At particular operating conditions, combustion dynamics at specific frequencies and with sufficient amplitudes, which are in phase and coherent, may produce undesirable sympathetic vibrations in the turbine and/or other downstream components. In the context of this invention, coherence refers to the strength of the linear relationship between two (or more) dynamic signals, which is strongly influenced by the degree of frequency overlap between them. Coherence provides a measure of the degree of modal coupling of the combustion dynamics.
An alternate quantification for modal coupling is the standard deviation of the combustion dynamics frequency, either from combustor to combustor or through time. The standard deviation of the combustion dynamics frequency from combustor to combustor, herein referred to as the “standard deviation of the frequency” provides a measure of the variation in combustion dynamics frequency from combustor to combustor, which correlates with the coherence of the combustion instability. The standard deviation of the combustion dynamics frequency through time, herein referred to as the “standard deviation of the frequency through time” provides a measure of the variation of the combustion dynamics frequency through time, which also correlates with the coherence of the combustion instability.

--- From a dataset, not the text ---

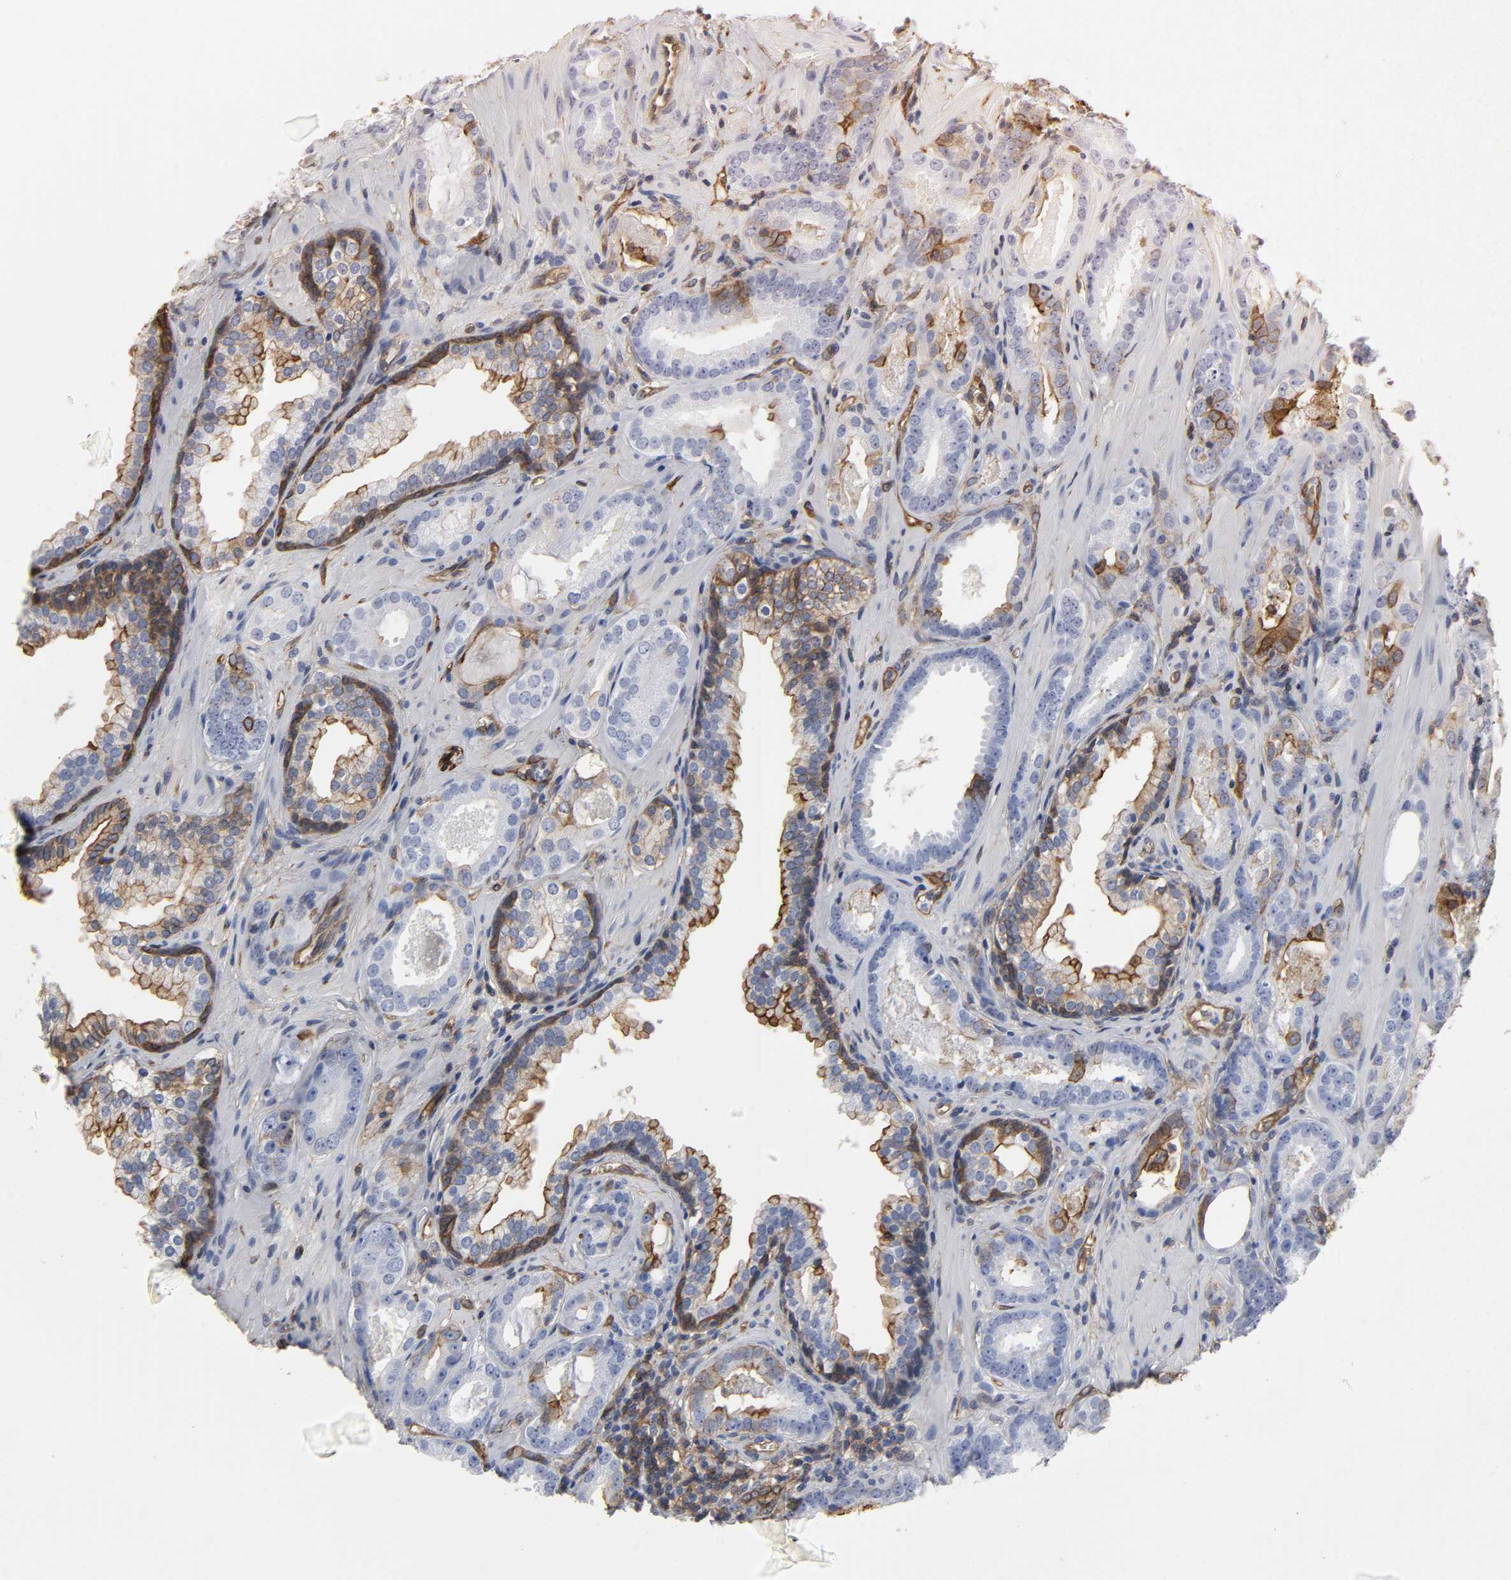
{"staining": {"intensity": "moderate", "quantity": "25%-75%", "location": "cytoplasmic/membranous"}, "tissue": "prostate cancer", "cell_type": "Tumor cells", "image_type": "cancer", "snomed": [{"axis": "morphology", "description": "Adenocarcinoma, Low grade"}, {"axis": "topography", "description": "Prostate"}], "caption": "High-power microscopy captured an immunohistochemistry (IHC) micrograph of prostate adenocarcinoma (low-grade), revealing moderate cytoplasmic/membranous positivity in about 25%-75% of tumor cells.", "gene": "ANXA2", "patient": {"sex": "male", "age": 57}}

As the variation in frequency, either from combustor to combustor or through time, increases, the coherence decreases. Therefore, standard deviation of the frequency of the combustion dynamics, either from combustor to combustor or through time, can be used in the place of coherence to detect modal coupling of the combustion dynamics. Although not as robust, the standard deviation of amplitude, either from combustor to combustor or through time, herein referred to as “standard deviation of amplitude” and “standard deviation of amplitude through time,” respectively, can also be used in place of coherence to detect modal coupling of the combustion dynamics.
Alternative quantities, which are variations of standard deviation, can also be used in place of coherence to detect modal coupling. These include the variance (the square of the standard deviation of the frequency), the variance through time (the square of the standard deviation of the frequency through time), the coefficient of variation of frequency (the standard deviation of the frequency normalized by the mean of the frequency), the coefficient of variation of frequency through time (the standard deviation of the frequency through time normalized by the mean of the frequency through time), the index of dispersion of the frequency (the variance of the frequency normalized by the mean of the frequency) and the index of dispersion of the frequency through time (the variance of the frequency through time normalized by the mean of the frequency through time).

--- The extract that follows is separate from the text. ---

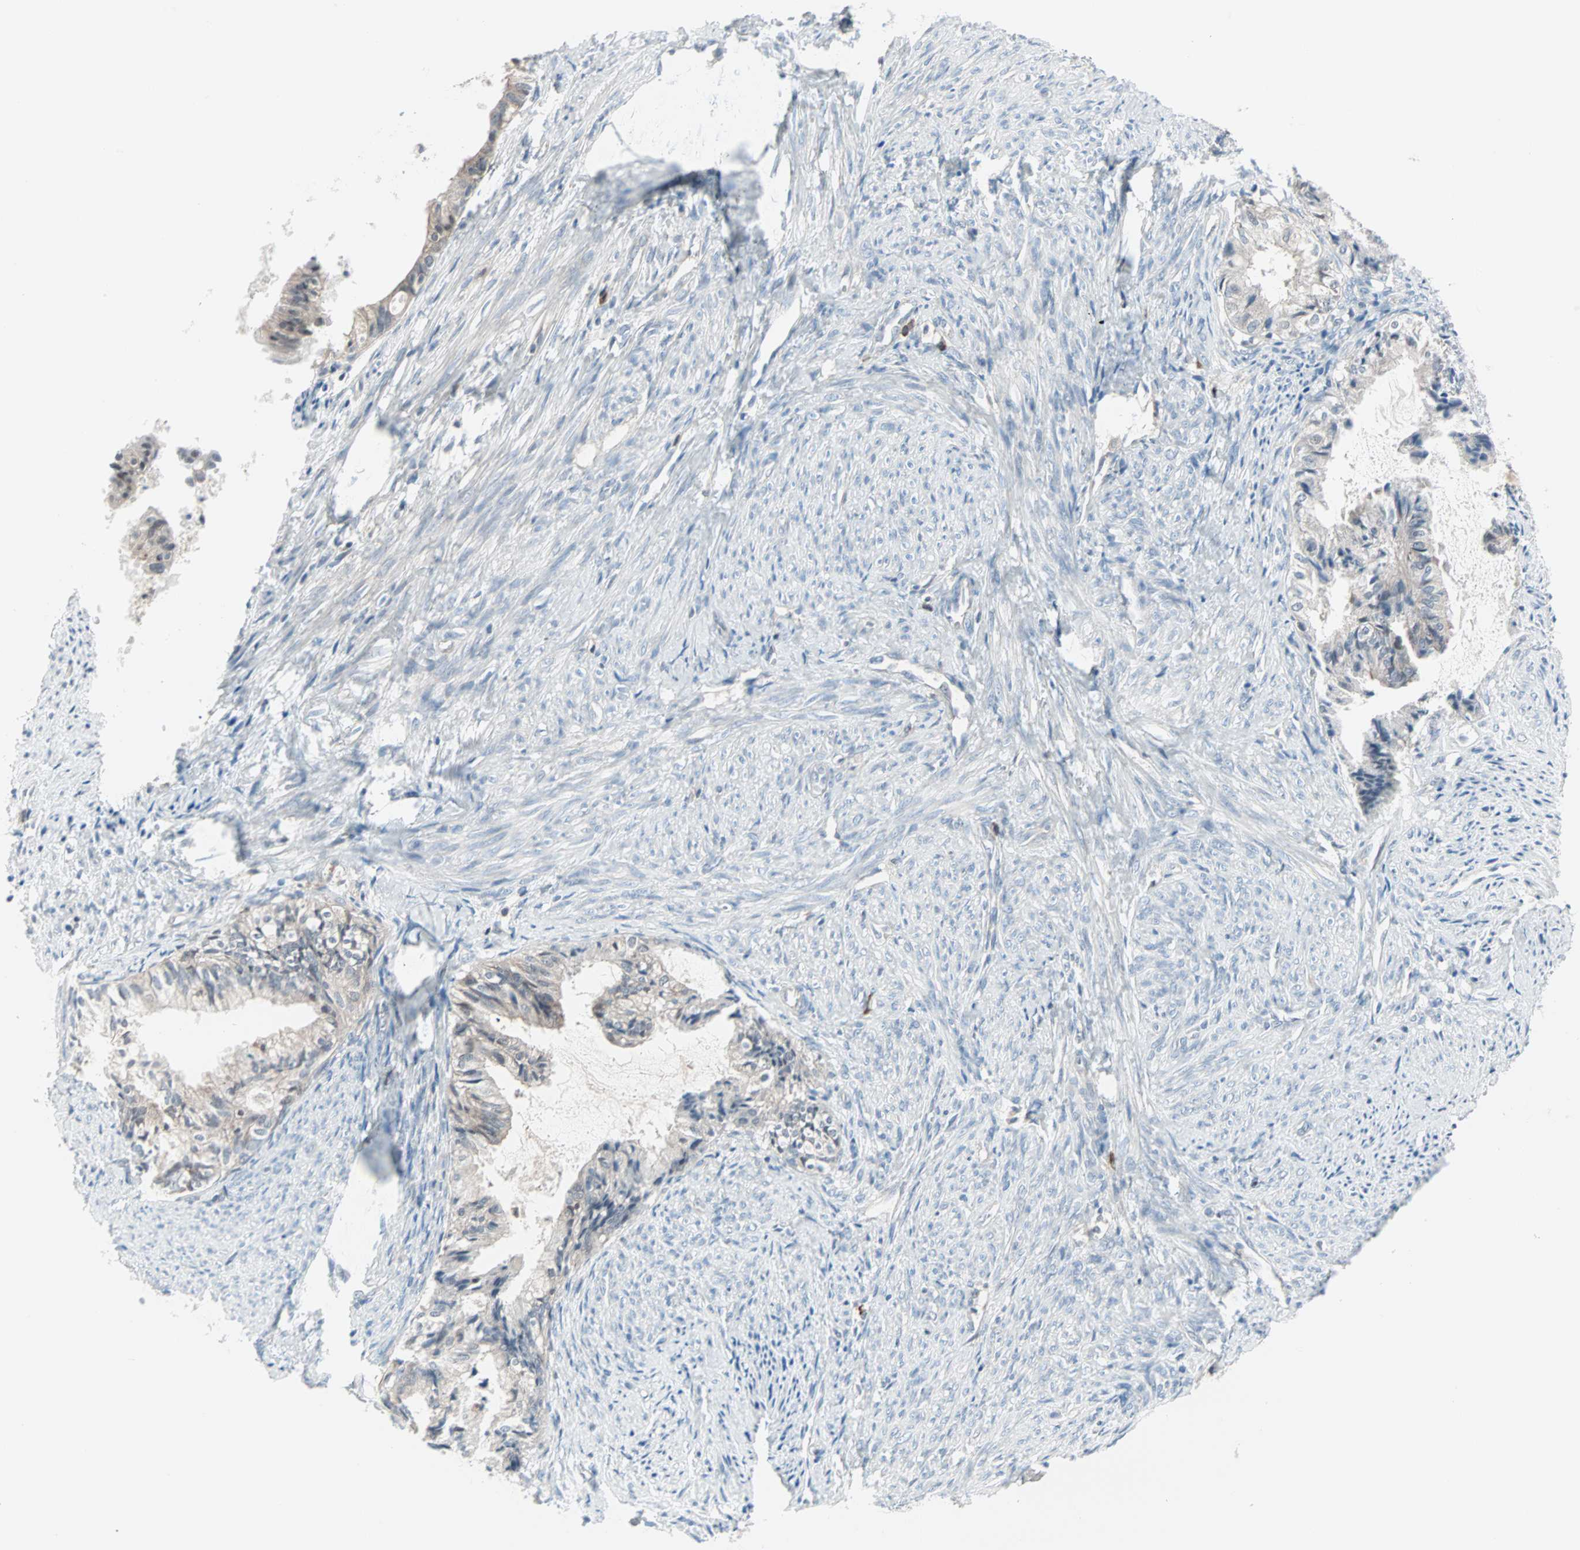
{"staining": {"intensity": "negative", "quantity": "none", "location": "none"}, "tissue": "cervical cancer", "cell_type": "Tumor cells", "image_type": "cancer", "snomed": [{"axis": "morphology", "description": "Normal tissue, NOS"}, {"axis": "morphology", "description": "Adenocarcinoma, NOS"}, {"axis": "topography", "description": "Cervix"}, {"axis": "topography", "description": "Endometrium"}], "caption": "There is no significant expression in tumor cells of cervical adenocarcinoma. (DAB immunohistochemistry, high magnification).", "gene": "CASP3", "patient": {"sex": "female", "age": 86}}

Typically, the problem of combustion-driven responses of downstream components is managed by combustor tuning which limits the amplitude of the combustion dynamics in a particular frequency band. However, combustor tuning may unnecessarily limit the operating range of the combustor. An alternative approach to reducing unwanted combustion-driven responses of downstream components is to alter the frequency, phase, amplitude, standard deviation of frequency, standard deviation of frequency through time, coefficient of variation of frequency, coefficient of variation of frequency through time, index of dispersion of frequency, index of dispersion of frequency through time, variance of frequency, and/or variance of frequency through time of the combustion dynamics.
For instance, as the combustion instability frequency in one or more, but not all, combustors is driven away from that of the other combustors, coherence and, therefore, modal coupling of combustion dynamics is reduced, which thereby reduces the ability of the combustor tone to cause a vibratory response in downstream components. Alternatively, shifting the combustion dynamics frequency of each of the combustors away from the natural frequency of the downstream components may also reduce unwanted vibrations of downstream components.
Therefore, a system and method for operating a gas turbine that detects and/or reduces the unwanted vibrations in downstream components by altering the frequency, phase, amplitude, standard deviation of the frequency, standard deviation of the frequency through time, coefficient of variation of the frequency, coefficient of variation of the frequency through time, index of dispersion of the frequency, index of dispersion of the frequency through time, variance of the frequency, and/or variance of the frequency through time of the combustors would be useful for enhancing the thermodynamic efficiency of the combustors, protecting against accelerated wear, promoting flame stability, and/or reducing undesirable emissions over a wide range of operating levels, without detrimentally impacting the life of the downstream hot gas path components.